Cisco Certification Practice Exams

Free practice questions for all 32 Cisco certifications — from entry-level CCST through CCNA, DevNet, CyberOps, and the full CCNP track (Enterprise, Security, Data Center, Service Provider, Collaboration, Wireless), plus Cisco Meraki and the new Cisco AI exam. 10 free questions and detailed explanations on every exam.

Brand new to IT

Start with a CCST exam — 100-140 IT Support, 100-150 Networking, or 100-160 Cybersecurity. No prerequisites, job-ready basics, and these credentials don't expire. They're the gentlest on-ramp before CCNA.

Going for your first networking job

Go straight to 200-301 CCNA. It's Cisco's flagship associate certification and the broadest base for any network-engineering, NOC, or infrastructure role. If your focus is security operations or software/automation, the sibling associates are 200-201 CCNA Cybersecurity and 200-901 CCNA Automation.

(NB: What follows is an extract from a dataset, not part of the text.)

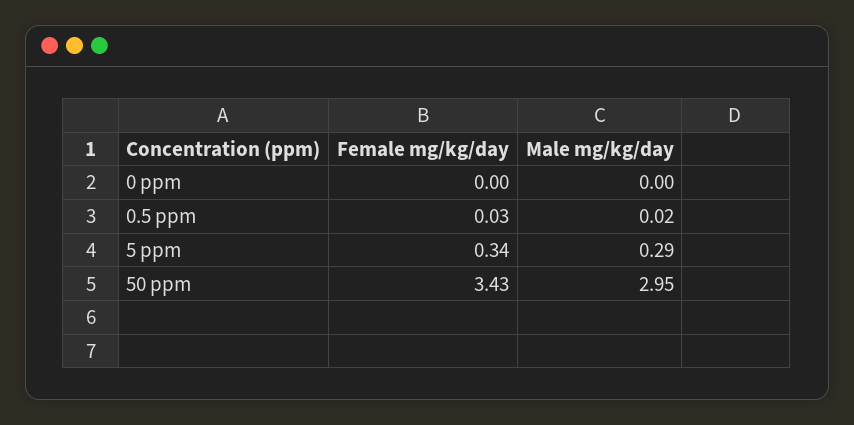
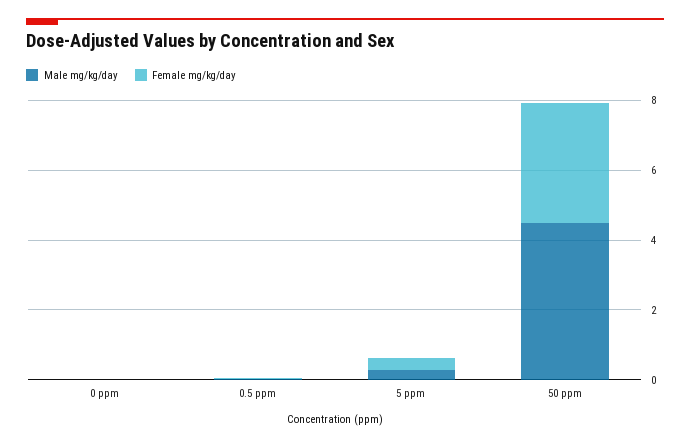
Male mg/kg/day, 50 ppm: 2.95 -> 4.5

Specializing at the Professional tier (CCNP)

Each CCNP track is one Core exam plus one Concentration exam, earned within three years:

  • Enterprise — 350-401 ENCOR + a concentration (ENARSI, ENSDWI, ENSLD, ENAUTO, or ENCC).
  • Security — 350-701 SCOR + SNCF or SISE.
  • Data Center — 350-601 DCCOR + DCID, DCIT, DCACI, DCNAUTO, or DCAI.
  • Collaboration — 350-801 CLCOR + CLACC, CLHCT, or CLCCE.
  • Wireless — 350-101 WLCOR + WLSD or WLSI.
  • Service Provider — 350-501 SPCOR.
  • Cybersecurity — 350-201 CBRCOR (the professional SOC core).

Each Core exam also doubles as the qualifying exam for the matching CCIE lab.

Focused specialist credentials

Outside the CCNP ladder, 500-220 Cisco Meraki Solutions (ECMS) validates cloud-managed Meraki networking, and 810-110 Cisco AI Technical Practitioner is Cisco's new standalone AI credential.

Why Cisco skills matter

Cisco runs the world's largest installed base of enterprise networking equipment, so Cisco certifications are recognized at virtually every enterprise IT shop. The fundamentals — routing, switching, security, and increasingly automation and AI — transfer directly across the industry, and the CCNP/CCIE tiers remain among the most respected credentials in networking.